На карте я без всякого труда разыскал Ваше Стародворье. На моей карте оно,
Я сообщаю Вам все это… только потому, что, по Вашим же словам, у Вас потускнели воспоминания о «декорациях» той эпопеи; а у меня чего-чего, а «декораций», кулис, пейзажей — даже больше, чем нужно. Особенно в «Параллели».
Ну вот, по-моему, вроде и все: карту Вы рассмотрите сами: Вы же б[ывший] разведчик.
Многоуважаемая М. А.
<…> Насчет полета Гюйо… Таково положение мемуариста. Мне многие читатели с досадой пишут: «Почему же Вы, Л. В., не описали наводнение 1924 года? Ведь это такое замечательное явление природы!» А я не описал потому, что обретался в ту осеннюю неделю не в Ленинграде, а в Псковской губернии, где никакого «наводнения», естественно, не было, а был только очень сильный, почти ураганной силы, западный ветер. Писать же с чужих слов — кому это надо?
Так и с Гюйо (как и с Леганье): я по каким-то причинам не попал на его полет. То ли он производился летом, когда я сидел невылазно в деревне, то ли меня почему-то «мама не пустила» (м. б., «инфлуэнца»), но полета Гюйо я не видел, и только отлично помню его внешность (он был французик с эспаньолкой) на фотографиях в «Огоньке». Мало того, я эту фотографию в свое время вырезал и вклеил в имевшуюся у меня тогда толстую тетрадь, превращенную мною в пособие по истории авиации.
Но — видать-то я его не видал… Так не мне о его полете и писать!
Многоуважаемый тов. Л.
(Вы не расшифровали Ваших инициалов и тем лишили меня удовольствия назвать Вас по имени-отчеству.)
Я очень благодарен Вам за добрые слова о моей книге. Я ничего не могу Вам сказать пока по поводу ее второго издания, так как сейчас и издательство и я, мы заняты вторым томом моих воспоминаний, который уже сдан мною в производство и фрагменты которого уже появляются в повременных изданиях (в том числе и в «Неделе», которую Вы, как москвич, вероятно, видите чаще, чем ленинградские еженедельники). Есть такой договор, что по выходе в свет второй части «Записок» они будут затем изданы в виде однотомника. Но это еще не так-то скоро.
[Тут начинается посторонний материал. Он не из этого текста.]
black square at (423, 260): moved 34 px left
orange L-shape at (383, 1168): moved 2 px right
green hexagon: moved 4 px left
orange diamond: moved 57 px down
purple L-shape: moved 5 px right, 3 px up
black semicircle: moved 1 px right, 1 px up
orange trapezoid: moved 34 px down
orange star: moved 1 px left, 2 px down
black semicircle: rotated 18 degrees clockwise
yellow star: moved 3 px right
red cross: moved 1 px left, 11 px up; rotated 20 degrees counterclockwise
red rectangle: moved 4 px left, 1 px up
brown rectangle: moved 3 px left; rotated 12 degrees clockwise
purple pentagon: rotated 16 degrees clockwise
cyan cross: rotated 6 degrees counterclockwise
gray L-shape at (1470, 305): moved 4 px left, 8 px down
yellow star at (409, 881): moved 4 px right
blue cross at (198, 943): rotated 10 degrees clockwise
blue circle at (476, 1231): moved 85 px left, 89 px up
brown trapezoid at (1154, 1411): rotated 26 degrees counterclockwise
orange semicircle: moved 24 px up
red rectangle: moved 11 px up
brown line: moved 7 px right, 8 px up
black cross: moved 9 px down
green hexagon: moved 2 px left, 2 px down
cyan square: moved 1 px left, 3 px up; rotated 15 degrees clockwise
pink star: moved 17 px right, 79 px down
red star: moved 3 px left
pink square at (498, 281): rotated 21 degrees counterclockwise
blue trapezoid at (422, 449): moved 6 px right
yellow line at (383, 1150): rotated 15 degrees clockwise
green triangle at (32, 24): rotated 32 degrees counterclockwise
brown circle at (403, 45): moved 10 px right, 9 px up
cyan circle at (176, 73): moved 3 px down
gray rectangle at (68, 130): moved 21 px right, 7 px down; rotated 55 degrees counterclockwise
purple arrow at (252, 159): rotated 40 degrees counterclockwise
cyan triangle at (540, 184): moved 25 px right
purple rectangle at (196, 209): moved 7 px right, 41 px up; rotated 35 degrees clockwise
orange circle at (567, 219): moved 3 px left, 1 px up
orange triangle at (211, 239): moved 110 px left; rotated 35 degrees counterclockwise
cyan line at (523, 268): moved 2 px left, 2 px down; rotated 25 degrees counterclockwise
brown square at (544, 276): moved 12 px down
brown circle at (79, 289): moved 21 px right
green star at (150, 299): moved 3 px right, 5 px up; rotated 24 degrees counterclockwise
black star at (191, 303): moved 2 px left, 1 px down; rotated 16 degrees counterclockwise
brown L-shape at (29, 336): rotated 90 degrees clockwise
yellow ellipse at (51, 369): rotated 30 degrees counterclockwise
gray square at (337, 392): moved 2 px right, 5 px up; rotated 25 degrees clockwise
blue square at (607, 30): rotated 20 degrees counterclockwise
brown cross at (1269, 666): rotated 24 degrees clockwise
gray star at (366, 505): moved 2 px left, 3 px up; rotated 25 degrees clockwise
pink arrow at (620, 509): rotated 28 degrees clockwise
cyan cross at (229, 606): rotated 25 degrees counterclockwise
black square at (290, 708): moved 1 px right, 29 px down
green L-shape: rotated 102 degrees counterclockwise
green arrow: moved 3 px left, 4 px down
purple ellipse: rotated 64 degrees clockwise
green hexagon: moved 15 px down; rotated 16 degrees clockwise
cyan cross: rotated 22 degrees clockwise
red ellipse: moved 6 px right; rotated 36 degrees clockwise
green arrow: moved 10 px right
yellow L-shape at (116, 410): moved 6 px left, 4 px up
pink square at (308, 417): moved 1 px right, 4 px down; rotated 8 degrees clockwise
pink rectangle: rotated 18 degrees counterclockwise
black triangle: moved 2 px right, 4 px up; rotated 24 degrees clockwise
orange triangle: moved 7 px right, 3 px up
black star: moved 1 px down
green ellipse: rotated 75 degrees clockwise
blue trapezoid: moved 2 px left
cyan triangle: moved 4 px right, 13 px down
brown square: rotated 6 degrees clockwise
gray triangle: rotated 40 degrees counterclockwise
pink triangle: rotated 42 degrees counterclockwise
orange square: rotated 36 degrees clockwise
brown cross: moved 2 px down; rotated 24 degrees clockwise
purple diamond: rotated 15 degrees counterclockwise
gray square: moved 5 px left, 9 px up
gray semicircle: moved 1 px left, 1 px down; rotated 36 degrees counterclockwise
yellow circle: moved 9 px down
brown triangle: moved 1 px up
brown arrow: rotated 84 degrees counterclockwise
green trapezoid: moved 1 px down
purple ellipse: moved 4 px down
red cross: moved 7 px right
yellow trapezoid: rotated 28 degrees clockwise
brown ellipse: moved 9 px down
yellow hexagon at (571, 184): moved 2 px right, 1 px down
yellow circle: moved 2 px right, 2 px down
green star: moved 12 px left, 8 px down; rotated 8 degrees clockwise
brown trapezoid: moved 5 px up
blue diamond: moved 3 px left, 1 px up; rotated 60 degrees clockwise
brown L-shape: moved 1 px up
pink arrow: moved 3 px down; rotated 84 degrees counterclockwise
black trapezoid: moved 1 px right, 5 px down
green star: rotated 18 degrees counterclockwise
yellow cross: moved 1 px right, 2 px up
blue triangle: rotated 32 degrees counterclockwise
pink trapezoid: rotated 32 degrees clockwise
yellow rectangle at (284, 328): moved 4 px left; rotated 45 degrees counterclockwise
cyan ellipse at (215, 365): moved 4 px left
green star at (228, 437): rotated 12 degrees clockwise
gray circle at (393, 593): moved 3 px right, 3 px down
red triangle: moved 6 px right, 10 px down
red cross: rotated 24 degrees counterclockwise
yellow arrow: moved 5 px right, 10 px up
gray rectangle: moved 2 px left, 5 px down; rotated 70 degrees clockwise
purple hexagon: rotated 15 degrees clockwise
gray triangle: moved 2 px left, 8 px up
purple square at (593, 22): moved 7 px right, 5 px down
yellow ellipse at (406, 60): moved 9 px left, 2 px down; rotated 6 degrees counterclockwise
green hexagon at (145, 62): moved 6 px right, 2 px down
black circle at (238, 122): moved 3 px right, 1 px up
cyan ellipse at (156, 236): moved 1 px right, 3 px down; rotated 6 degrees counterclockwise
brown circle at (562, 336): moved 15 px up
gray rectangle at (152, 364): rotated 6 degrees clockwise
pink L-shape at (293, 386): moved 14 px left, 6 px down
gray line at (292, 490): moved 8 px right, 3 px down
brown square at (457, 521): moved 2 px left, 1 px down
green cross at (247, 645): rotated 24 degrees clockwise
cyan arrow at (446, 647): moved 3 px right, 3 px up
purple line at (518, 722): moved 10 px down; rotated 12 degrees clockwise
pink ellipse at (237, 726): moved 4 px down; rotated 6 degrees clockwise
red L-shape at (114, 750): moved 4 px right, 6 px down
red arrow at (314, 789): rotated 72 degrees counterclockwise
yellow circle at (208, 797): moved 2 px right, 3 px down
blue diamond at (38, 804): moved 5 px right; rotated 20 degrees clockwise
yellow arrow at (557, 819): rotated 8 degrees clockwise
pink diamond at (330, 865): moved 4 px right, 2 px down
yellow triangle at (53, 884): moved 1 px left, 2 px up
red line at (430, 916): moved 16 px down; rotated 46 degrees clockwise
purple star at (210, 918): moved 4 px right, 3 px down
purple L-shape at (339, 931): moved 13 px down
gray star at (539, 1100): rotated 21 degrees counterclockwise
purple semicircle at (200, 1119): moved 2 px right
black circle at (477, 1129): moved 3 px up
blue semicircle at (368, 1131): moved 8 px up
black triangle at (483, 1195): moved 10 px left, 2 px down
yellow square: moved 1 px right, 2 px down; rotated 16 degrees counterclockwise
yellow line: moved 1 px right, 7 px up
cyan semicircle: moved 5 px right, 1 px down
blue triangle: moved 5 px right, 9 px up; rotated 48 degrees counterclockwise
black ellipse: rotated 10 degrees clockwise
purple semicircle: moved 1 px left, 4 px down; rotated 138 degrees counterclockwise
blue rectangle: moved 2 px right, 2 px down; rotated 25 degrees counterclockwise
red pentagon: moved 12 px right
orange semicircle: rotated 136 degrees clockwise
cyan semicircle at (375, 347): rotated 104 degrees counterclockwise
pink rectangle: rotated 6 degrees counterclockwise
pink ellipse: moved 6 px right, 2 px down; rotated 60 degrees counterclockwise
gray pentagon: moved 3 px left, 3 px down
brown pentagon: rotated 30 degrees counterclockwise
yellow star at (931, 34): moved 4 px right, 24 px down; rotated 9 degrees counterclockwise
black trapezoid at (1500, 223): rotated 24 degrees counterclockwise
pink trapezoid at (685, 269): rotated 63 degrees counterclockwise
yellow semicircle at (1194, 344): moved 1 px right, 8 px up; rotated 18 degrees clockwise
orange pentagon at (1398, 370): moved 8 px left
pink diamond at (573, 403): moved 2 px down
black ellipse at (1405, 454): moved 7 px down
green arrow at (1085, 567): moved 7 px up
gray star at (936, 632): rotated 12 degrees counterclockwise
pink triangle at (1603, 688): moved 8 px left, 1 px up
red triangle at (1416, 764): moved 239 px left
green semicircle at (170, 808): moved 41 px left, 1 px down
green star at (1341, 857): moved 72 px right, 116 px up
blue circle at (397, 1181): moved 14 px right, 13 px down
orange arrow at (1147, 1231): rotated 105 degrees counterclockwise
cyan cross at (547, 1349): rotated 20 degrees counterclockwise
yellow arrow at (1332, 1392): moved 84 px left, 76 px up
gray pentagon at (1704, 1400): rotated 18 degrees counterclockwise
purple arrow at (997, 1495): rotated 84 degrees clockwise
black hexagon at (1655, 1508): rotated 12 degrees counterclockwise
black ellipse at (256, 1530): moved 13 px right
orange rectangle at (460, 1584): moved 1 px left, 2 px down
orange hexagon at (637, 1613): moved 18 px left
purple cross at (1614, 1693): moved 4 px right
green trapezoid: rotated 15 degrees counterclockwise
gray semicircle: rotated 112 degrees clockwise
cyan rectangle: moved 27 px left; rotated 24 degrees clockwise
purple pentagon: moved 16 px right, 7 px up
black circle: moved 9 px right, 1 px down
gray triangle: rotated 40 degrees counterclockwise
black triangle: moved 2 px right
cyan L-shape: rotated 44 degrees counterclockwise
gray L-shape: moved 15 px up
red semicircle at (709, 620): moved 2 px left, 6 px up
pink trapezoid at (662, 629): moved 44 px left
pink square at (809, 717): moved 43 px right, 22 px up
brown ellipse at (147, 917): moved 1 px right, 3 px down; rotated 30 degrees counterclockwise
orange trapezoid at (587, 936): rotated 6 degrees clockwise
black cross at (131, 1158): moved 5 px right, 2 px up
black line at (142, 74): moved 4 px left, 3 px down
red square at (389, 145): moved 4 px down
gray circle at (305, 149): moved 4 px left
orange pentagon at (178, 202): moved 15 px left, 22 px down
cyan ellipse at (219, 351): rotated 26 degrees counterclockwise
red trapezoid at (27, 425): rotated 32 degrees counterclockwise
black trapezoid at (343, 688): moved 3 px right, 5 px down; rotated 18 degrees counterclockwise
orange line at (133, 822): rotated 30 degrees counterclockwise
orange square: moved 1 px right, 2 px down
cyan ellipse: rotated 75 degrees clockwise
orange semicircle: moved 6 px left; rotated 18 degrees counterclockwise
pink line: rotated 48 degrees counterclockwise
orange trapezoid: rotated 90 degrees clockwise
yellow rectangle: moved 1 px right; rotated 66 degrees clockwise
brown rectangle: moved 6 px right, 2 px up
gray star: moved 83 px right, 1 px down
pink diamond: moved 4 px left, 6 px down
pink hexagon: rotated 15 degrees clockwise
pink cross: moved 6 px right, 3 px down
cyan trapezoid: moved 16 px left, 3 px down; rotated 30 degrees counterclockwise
Теперь, прежде чем перейти к Вашему возмущенному замечанию и Вашей «горячей просьбе», я должен объясниться: получив Ваше письмо в начале марта, я отвечаю на него в середине августа.
Я не так виноват, как кажется. В сентябре 1970 года меня хватил инфаркт. Не столько болезнь, сколько врачи довольно долго держали меня сначала в постели, затем с запрещением работать, утомляться и волноваться, а следовательно (так решили мои семейные), и читать письма по поводу «Записок», плохие ли (их почти не было), хорошие ли: все — повод для волнения.
Меня от моей корреспонденции отлучили, но читатели того не знали и продолжали свое. В среднем в день я получаю 4 письма. За четыре месяца запрета их накопилось около 500. А когда мне разрешили действовать (инфаркт-то был — не «мини», не «макси», а «миди»), то мне пришлось до самого 1 июня заканчивать как раз ту вторую часть «Записок», о которой я уже упомянул; издательство может, конечно, отложить срок сдачи, но ведь литератор питается подножным кормом, и ему нежелательно откладывать срок получения гонорара.